Modal Kuat dan Sentuhan Personal Jadi Andalan BPR Krisna Hadapi Persaingan Digital
Modal Kuat dan Sentuhan Personal Jadi Andalan BPR Krisna Hadapi Persaingan Digital/ balikonten
BADUNG, BALIKONTEN.COM – Pengetatan regulasi sektor perbankan, termasuk kewajiban pemenuhan modal inti minimum bagi Bank Perekonomian Rakyat (BPR), dinilai bukan menjadi hambatan bagi BPR Khrisna. Sebaliknya, kebijakan tersebut dipandang sebagai langkah untuk memperkuat daya tahan industri BPR di tengah persaingan yang semakin ketat.
Komisaris Utama BPR Krisna, Made Suarsa, SE. CRBD,atau yg biasa dipanggil BUNKKHRISNA mengatakan semakin besar modal inti yang dimiliki BPR, maka semakin kuat pula kemampuan bank dalam menjaga kesehatan usaha sekaligus memperluas penyaluran kredit kepada masyarakat.
“Menurut saya, ketentuan modal inti bukan menjadi beban. Justru semakin tinggi modal inti, semakin baik ketahanan BPR dan semakin besar pula kemampuan kami menyalurkan kredit sesuai ketentuan Batas Maksimum Pemberian Kredit (BMPK),” ujar Made Suarsa saat diwawancarai Balikonten.com melalui WhatsApp, Rabu (12/8/2026).
Ia menjelaskan, penguatan modal memberikan ruang bagi BPR untuk memenuhi kebutuhan pembiayaan masyarakat, khususnya pelaku usaha mikro, kecil, dan menengah (UMKM), yang selama ini menjadi salah satu segmen utama layanan BPR.
Meski saat ini bank umum juga semakin agresif menyasar sektor UMKM, bunkhrisna optimistis BPR tetap memiliki keunggulan karena mampu memberikan pelayanan yang lebih dekat dengan masyarakat.
“Kami akan terus meningkatkan pelayanan terbaik agar kebutuhan masyarakat dapat terpenuhi melalui pembiayaan yang cepat, tepat, dan sesuai kebutuhan nasabah,” katanya.
Merger BPR Perkuat Industri
Menanggapi kebijakan merger BPR yang didorong regulator,pak Made Suarsa menilai langkah tersebut merupakan kewenangan pemerintah dan otoritas yang bertujuan memperkuat industri perbankan.
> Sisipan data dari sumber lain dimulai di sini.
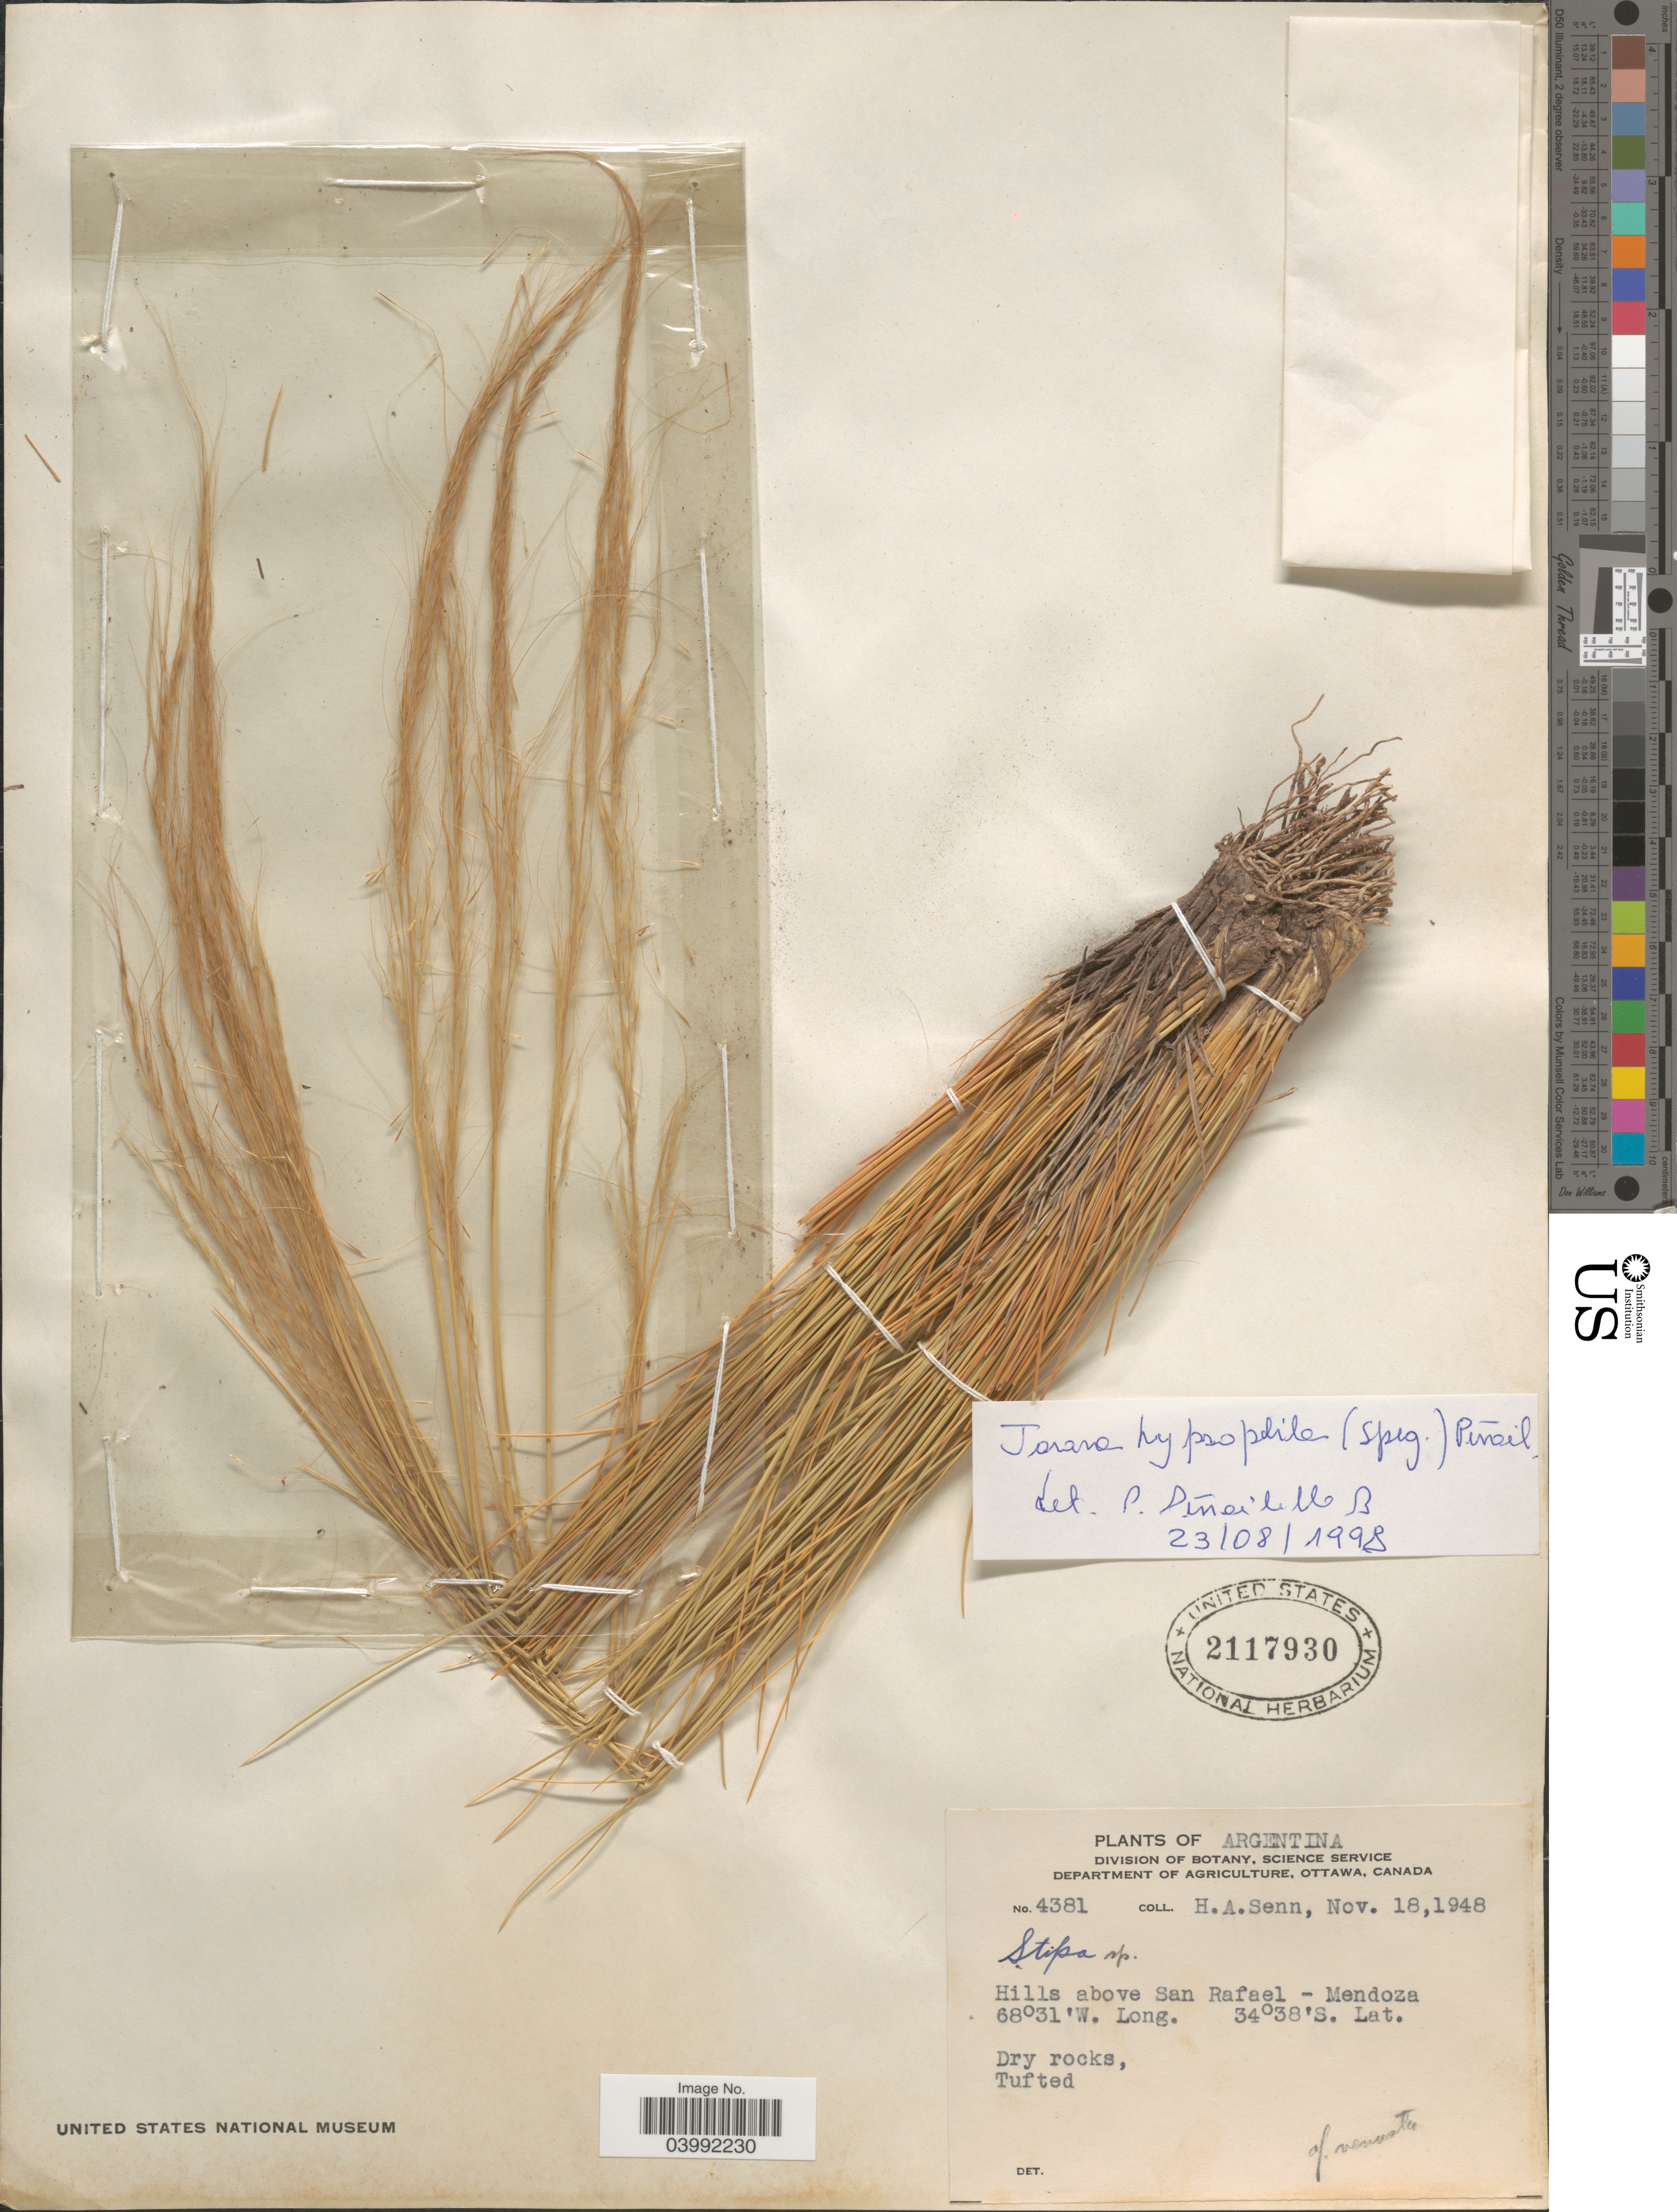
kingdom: Plantae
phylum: Tracheophyta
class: Liliopsida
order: Poales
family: Poaceae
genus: Jarava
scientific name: Jarava hypsophila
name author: (Speg.) Peñail.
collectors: H. Senn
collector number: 4381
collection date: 1948-11-18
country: Argentina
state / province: Mendoza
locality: Hills above San Rafael.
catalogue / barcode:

Menurutnya, konsolidasi akan membuat pengawasan menjadi lebih efektif sekaligus meningkatkan kesehatan BPR.
“Kalau merger itu merupakan keputusan otoritas. Saya yakin tujuan pemerintah sangat baik karena dengan merger pengawasan bisa lebih maksimal dan kondisi kesehatan BPR juga akan semakin baik,” ujarnya.
Ia menilai, semakin sehat industri BPR, semakin besar pula kepercayaan masyarakat terhadap lembaga keuangan yang selama ini menjadi mitra pembiayaan sektor usaha kecil dan ekonomi kerakyatan.
Sentuhan Personal Jadi Kekuatan
Di tengah pesatnya perkembangan layanan digital perbankan dan hadirnya perusahaan teknologi finansial (fintech), BPR Khrisna tetap optimistis mampu mempertahankan kepercayaan masyarakat.
Menurut Made Suarsa, kekuatan utama BPR tidak hanya terletak pada layanan keuangan, tetapi juga hubungan yang dibangun secara langsung dengan nasabah.
“Digitalisasi bukan ancaman bagi kami. BPR memiliki sentuhan langsung kepada masyarakat. Kami yakin masyarakat tidak akan mudah berpaling karena hubungan yang selama ini sudah terjalin dengan baik,” katanya.
Meski demikian, ia menegaskan BPR Khrisna siap mengikuti perkembangan teknologi digital sebagai bagian dari peningkatan kualitas pelayanan.
“Kami sangat siap menghadapi perkembangan digital. Teknologi justru menjadi peluang untuk meningkatkan pelayanan kepada masyarakat,” pungkasnya.
Sebagai informasi, Otoritas Jasa Keuangan (OJK) terus mendorong penguatan industri BPR melalui peningkatan permodalan, tata kelola, transformasi digital, serta konsolidasi usaha guna menciptakan industri BPR yang lebih sehat, efisien, dan berdaya saing.